ASSIGNMENT =
Every entry must be set down exactly in the answer; no pictures should appear.

RAW DATA =
>>

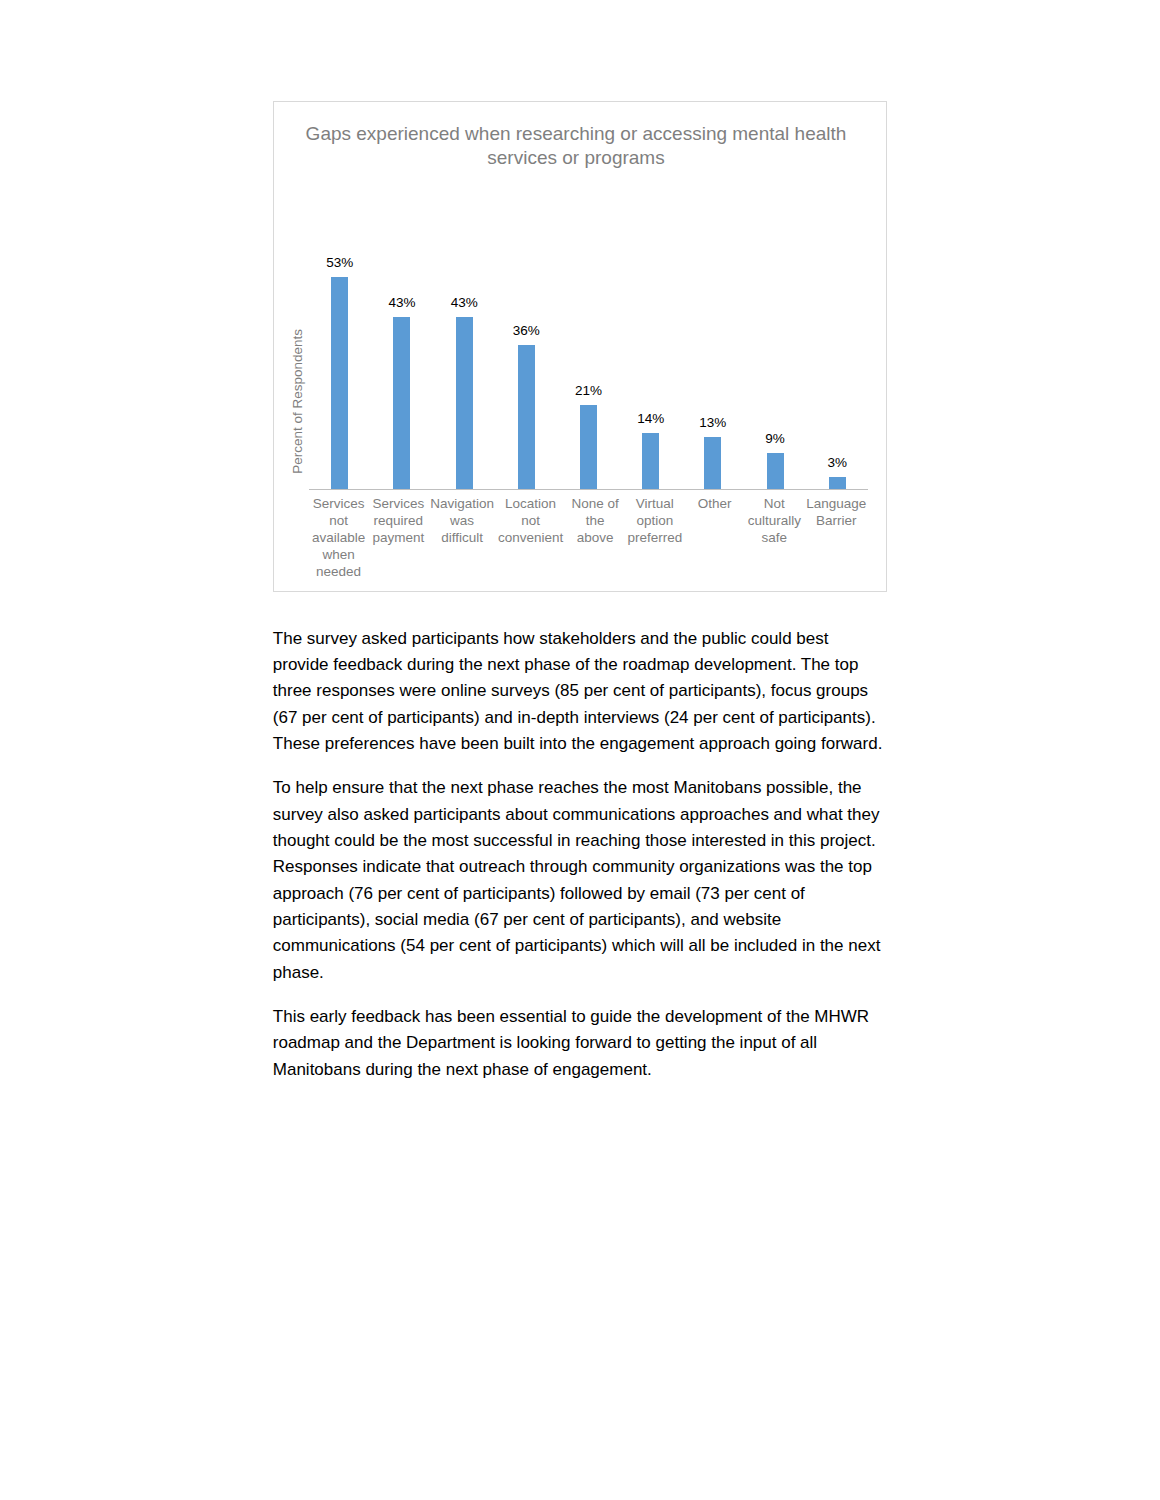Gaps experienced when researching or accessing mental health
services or programs
Percent of Respondents
53%
43%
43%
36%
21%
14%
13%
9%
3%
Services not available when needed
Services required payment
Navigation was difficult
Location not convenient
None of the above
Virtual option preferred
Other
Not culturally safe
Language Barrier
The survey asked participants how stakeholders and the public could best provide feedback during the next phase of the roadmap development. The top three responses were online surveys (85 per cent of participants), focus groups (67 per cent of participants) and in-depth interviews (24 per cent of participants). These preferences have been built into the engagement approach going forward.
To help ensure that the next phase reaches the most Manitobans possible, the survey also asked participants about communications approaches and what they thought could be the most successful in reaching those interested in this project. Responses indicate that outreach through community organizations was the top approach (76 per cent of participants) followed by email (73 per cent of participants), social media (67 per cent of participants), and website communications (54 per cent of participants) which will all be included in the next phase.
This early feedback has been essential to guide the development of the MHWR roadmap and the Department is looking forward to getting the input of all Manitobans during the next phase of engagement.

<<

RESULT OF THIS EXERCISE =
Gaps experienced when researching or accessing mental health
services or programs
Percent of Respondents
53%
43%
43%
36%
21%
14%
13%
9%
3%
Services not available when needed
Services required payment
Navigation was difficult
Location not convenient
None of the above
Virtual option preferred
Other
Not culturally safe
Language Barrier
The survey asked participants how stakeholders and the public could best provide feedback during the next phase of the roadmap development. The top three responses were online surveys (85 per cent of participants), focus groups (67 per cent of participants) and in-depth interviews (24 per cent of participants). These preferences have been built into the engagement approach going forward.
To help ensure that the next phase reaches the most Manitobans possible, the survey also asked participants about communications approaches and what they thought could be the most successful in reaching those interested in this project. Responses indicate that outreach through community organizations was the top approach (76 per cent of participants) followed by email (73 per cent of participants), social media (67 per cent of participants), and website communications (54 per cent of participants) which will all be included in the next phase.
This early feedback has been essential to guide the development of the MHWR roadmap and the Department is looking forward to getting the input of all Manitobans during the next phase of engagement.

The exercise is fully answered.